CECMAtlas is the first database that stores a list of cancer-related extracellular matrix (C-ECM) genes collected by literature mining and manual curation. 225 human immunosuppression genes, 1387 associated diseases and 12 biological process are collected in this database.
CECMAtlas provides three ways to query: by gene name, by cancer name and by biological process.
Users can input a gene name in the "Gene Name" search box and a drop-down menu will provide auto-completed genes stored in the database. Selecting one of them and clicking the "Search" button will lead to the queried results containing a table showing the C-ECM genes, their associated diseases as well as the supporting evidence. All current query terms will be deleted if users click the "Reset" button.
Users can input a disease name in the "Cancer Term" search box, and a drop-down menu will provide auto-completed diseases stored in the database. Selecting one of them and clicking the "Search" button will lead to the queried results containing a table showing the C-ECM genes, associated diseases, biological processes, and supporting evidence.
Users can input a biological process in the "Biological Process" search box, and a drop-down menu will provide auto-completed biological process stored in the database. Selecting one of them and clicking the "Search" button will lead to the queried results containing a table showing the C-ECM genes, associated diseases, biological process, and supporting evidence.
Clicking on the hyperlink of the gene symbol in the "Gene" column will lead to the annotation information of the gene, validated sentences for biological processes, and the cross-references to external databases (i.e. Ensembl, NCBI Gene, UniProtKB and neXtProt).
When the user clicks the small triangle in the head of each column in the table, the corresponding results in the table will be resorted in ascending/descending order by the column. And the user can also input words or select a term in the drop list in the text box to filter the listed genes, diseases, biological process from the results by sub-string match.
When the user clicks the number of the evidence abstracts or sentences, a table containing gene, disease, the PubMed ID, the evidence sentence and the manual validation information will be displayed. The user can click on the sentence to see the original abstract in which the keywords, gene and disease names, are highlighted.
Gene names mean formal gene symbols and their synonyms provided by RefSeq.
Cancer terms mean standardized cancer names and their common synonyms provided by Human Disease Ontology.
In CECMAtlas, we collected a final gene list related to cancer terms, and we provide the summary information about the genes and cancer terms as below:
Biological process mean standardized biological process provided by Gene Ontology.
The page of "Browse & Download" shows four different methods for browsing detailed information on CECM gene: browse by gene, browse by disease, browse by biomarker and browse bys cancer-related biological process. All the information for CECM genes and their supporting literature evidences can be downloaded for further analysis.
Our data collection relied on the text mining of C-ECM PubMed abstracts, we searched PubMed for relevant literature abstracts, bio-entity recognition and extraction of these C-ECM candidate genes through self-developed ontology-based bio-entity recognizer. Our recognition tool has the recall, precision and F-measure of 0.883, 0.810 and 0.845 against the CRAFT corpus for gene/protein recognition based on Protein Ontology (PR). It is comparable to current state of the art biomedical annotation systems such as BeCAS.

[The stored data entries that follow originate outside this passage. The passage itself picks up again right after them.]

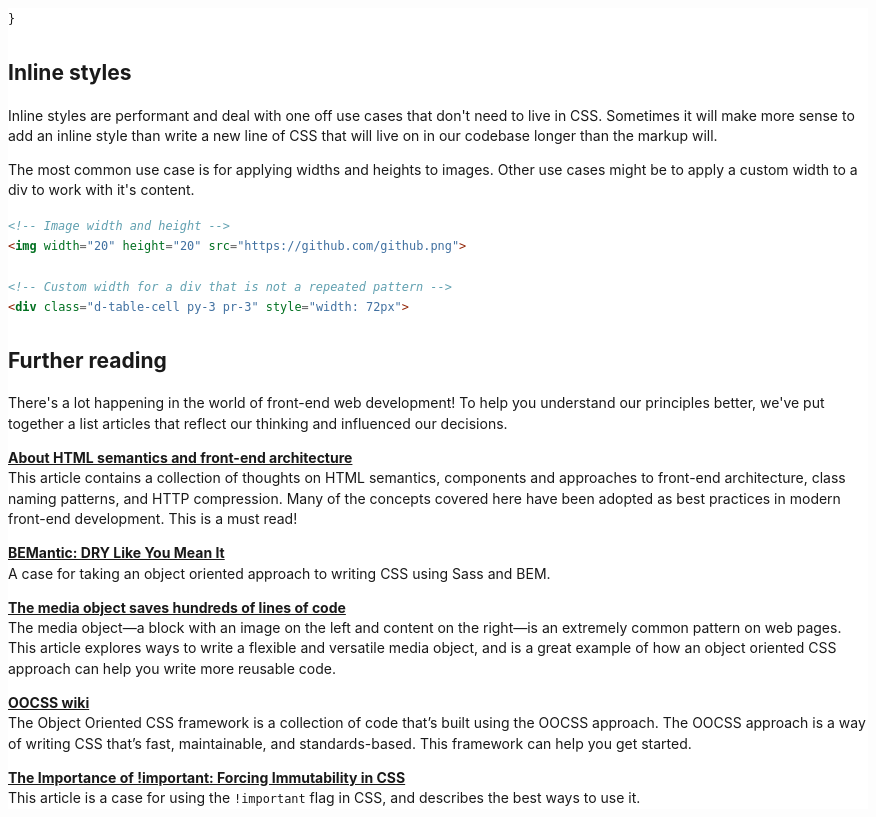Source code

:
 ```scss
}
```


## Inline styles

Inline styles are performant and deal with one off use cases that don't need to live in CSS. Sometimes it will make more sense to add an inline style than write a new line of CSS that will live on in our codebase longer than the markup will.

The most common use case is for applying widths and heights to images. Other use cases might be to apply a custom width to a div to work with it's content.

```html
<!-- Image width and height -->
<img width="20" height="20" src="https://github.com/github.png">

<!-- Custom width for a div that is not a repeated pattern -->
<div class="d-table-cell py-3 pr-3" style="width: 72px">
```

## Further reading

There's a lot happening in the world of front-end web development! To help you understand our principles better, we've put together a list articles that reflect our thinking and influenced our decisions.

**[About HTML semantics and front-end architecture](http://nicolasgallagher.com/about-html-semantics-front-end-architecture/)**<br/>
This article contains a collection of thoughts on HTML semantics, components and approaches to front-end architecture, class naming patterns, and HTTP compression. Many of the concepts covered here have been adopted as best practices in modern front-end development. This is a must read!

**[BEMantic: DRY Like You Mean It](https://medium.com/@stowball/bemantic-dry-like-you-mean-it-133ea3843d98#.snpgwck6f)**<br/>
A case for taking an object oriented approach to writing CSS using Sass and BEM.

**[The media object saves hundreds of lines of code](http://www.stubbornella.org/content/2010/06/25/the-media-object-saves-hundreds-of-lines-of-code/)**<br/>
The media object&mdash;a block with an image on the left and content on the right&mdash;is an extremely common pattern on web pages. This article explores ways to write a flexible and versatile media object, and is a great example of how an object oriented CSS approach can help you write more reusable code.

**[OOCSS wiki](https://github.com/stubbornella/oocss/wiki)**<br/>
The Object Oriented CSS framework is a collection of code that’s built using the OOCSS approach. The OOCSS approach is a way of writing CSS that’s fast, maintainable, and standards-based. This framework can help you get started.

**[The Importance of !important: Forcing Immutability in CSS](http://csswizardry.com/2016/05/the-importance-of-important/)**<br/>
This article is a case for using the `!important` flag in CSS, and describes the best ways to use it.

We use the following three steps to collect data. First, we collected 2636 cancer entries from disease ontology under the father node “disease of cellular proliferation” (DOID:14566) and 429 ecm genes associated with the GO term “extracellular matrix”(GO:0031012) from Gene Ontology. Second, 325 candidate c-ecm genes were recognized and extracted from Pubmed abstracts which co-occurred with the cancer entries and bioprocess keywords at single-sentence level. That is to say, a gene occurs together with a particular bioprocess keyword and at least one of the cancer entries in a single sentence. Third, all these 325 candidates were manually curated by our experts and 225 genes were finally identified as human C-ECM genes.
To ensure the data quality, three rounds of strict manual curation were taken for the identification of cecm genes. First, all candidate cecm genes and supporting evidence were checked by two experienced researchers independently. Second, after these selected genes with corresponding evidence were submitted for internal review, a panel of three experts manually reviewed each of the selected gene names. Third, all co-authors were asked to randomly check cecm genes from our website to make sure that all identified genes stored in our database are high credible cecm genes. Finally, we obtained 225 genes and 1386 associated diseases. All the evidence sentences that regarded as validated evidence have been manually curated and included on the top of each cecm gene page.
The login is only demanded when users do the manual curation. Users can log in by clicking here.We will monitor and validate community curation feedback before inclusion in the database.
Here we offer a trial account for the curation function (Account: "test@test.com", Password: "test"). Note: All the other functions of CECMAtlas including data retrieval, browsing and downloading do not require any login or registration.
Note: All the other functions of CECMAtlas including data retrieval, browsing and downloading do not require any login or registration.